Of course she knew it, but she was not going to admit it. She looked quite surprised, as if such an idea had never occurred to her.

She was a true woman—an actress to the tips of her fingers, when the subject of the play was love. He went on:

"I led an idle sort of life, Tessie, in the old country, and I came out here to turn over a new leaf. I have turned it over, and fastened down the old one.

"I am not worth a red cent—whatever that is—now, but I have faith in myself, and I believe that presently, if hard work and persistence raise a man on the ladder, I'll be able to climb up. I never expected for a moment that you would climb with me; I would not be such a selfish brute as to ask you to. But there was something I had intended to ask you—only—only——"

"What was it?"

"Your kindness made me think of it. I told you that I went to bed last night the happiest man in all America. But I didn't tell you I slept.

"I did not. I lay thinking—thinking all the time of you. I thought I would begin that climb with such a heart, with such an eagerness, with such a will, because I would have you for an incentive."

"Well?"

"I thought that last night, because you behaved to me like a—like an angel. And I determined to ask you to-day to—to—that's why I came out to the sheds to meet you."

"What were you—what were you going to ask me?"

"To wait for me, Tessie. To wait a year or two till I was up the tree a bit with a nest I could invite you to share with me. I love you, Tessie, love you with all my heart and soul.

"I suppose I ought to have told you all this differently; then you would have liked me all the better for it.
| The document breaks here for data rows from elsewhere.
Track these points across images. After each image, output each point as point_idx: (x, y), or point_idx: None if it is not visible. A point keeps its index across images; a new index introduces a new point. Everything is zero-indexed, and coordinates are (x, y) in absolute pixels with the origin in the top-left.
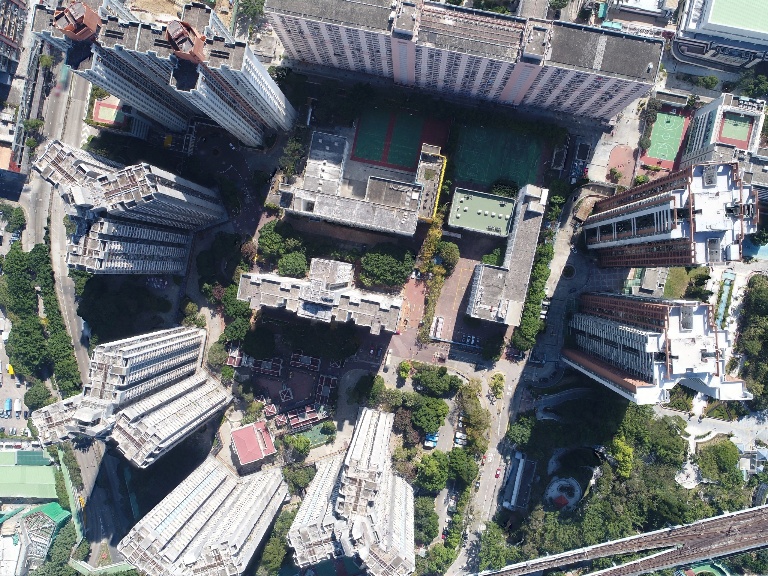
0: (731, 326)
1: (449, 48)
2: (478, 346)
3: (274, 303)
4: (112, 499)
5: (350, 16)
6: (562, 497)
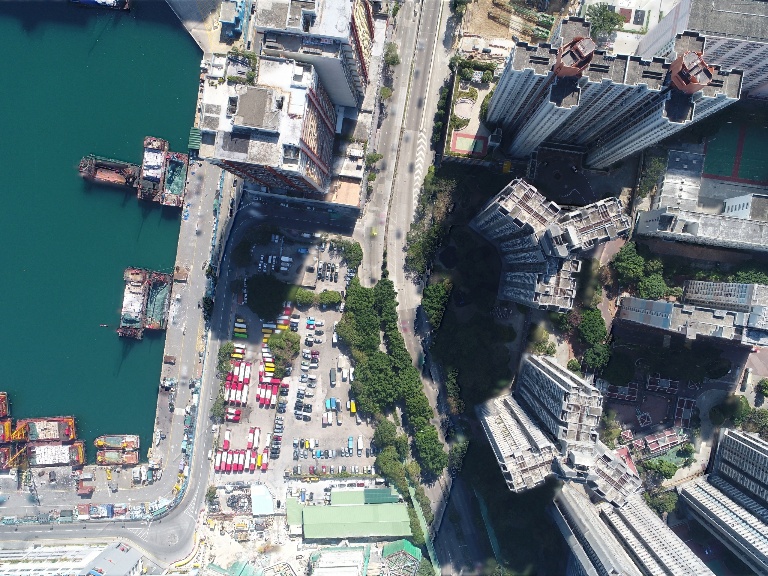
0: None
1: None
2: None
3: (707, 331)
4: (461, 533)
5: None
6: None
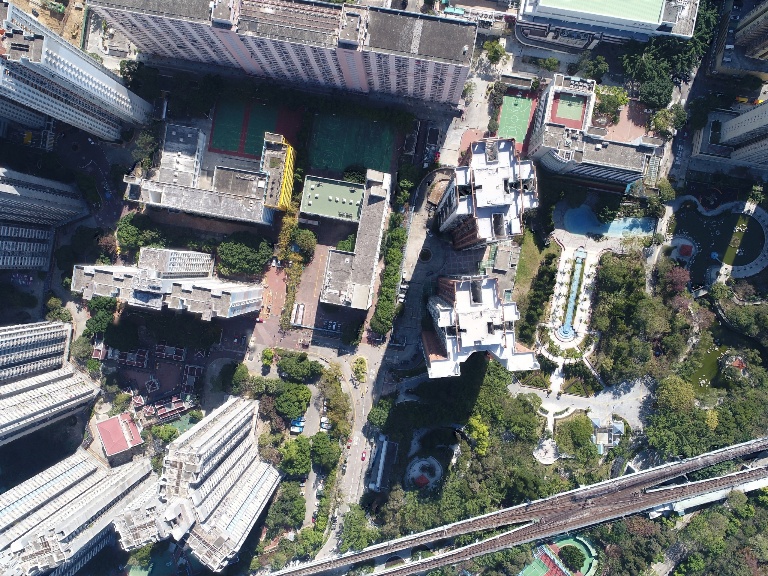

But I am not experienced in love affairs, Tessie. You are the first woman I have ever really loved—the first I have ever told so."

She did not, somehow, seem dissatisfied with his manner of telling it, and the concluding sentence was as wise a one as he could have framed.

They were walking very slowly now, and if the girl did not say much, she thought the more. Nice, pleasant, happy thoughts, and they made her sweet to the man who had inspired them.

"The plain question I wanted a plain answer to, Tessie, was: Was I a fool last night? Was I ass enough to misunderstand you? Did my vanity make me think you cared for me? Tessie, Tessie, do you love me?"

"You said a plain question, Gerald."

She had her eyes fixed on the ground as she spoke. "But I have counted four questions all in that one breath."

"Tessie, darling, answer me."

"What, all four?"

She had raised her mischievous eyes to his, and fixed them on him in such a way that his heart leaped.

"Tessie!"

"Supposing I answer one?"

"Tessie?"

"The—last—one."

"Yes, yes, yes."

"That is my answer."

"What?"

"Yes."

He caught her in his arms then, and—well, Blossom standing in the middle of the meadow chewing her cud paused in that operation in sheer astonishment.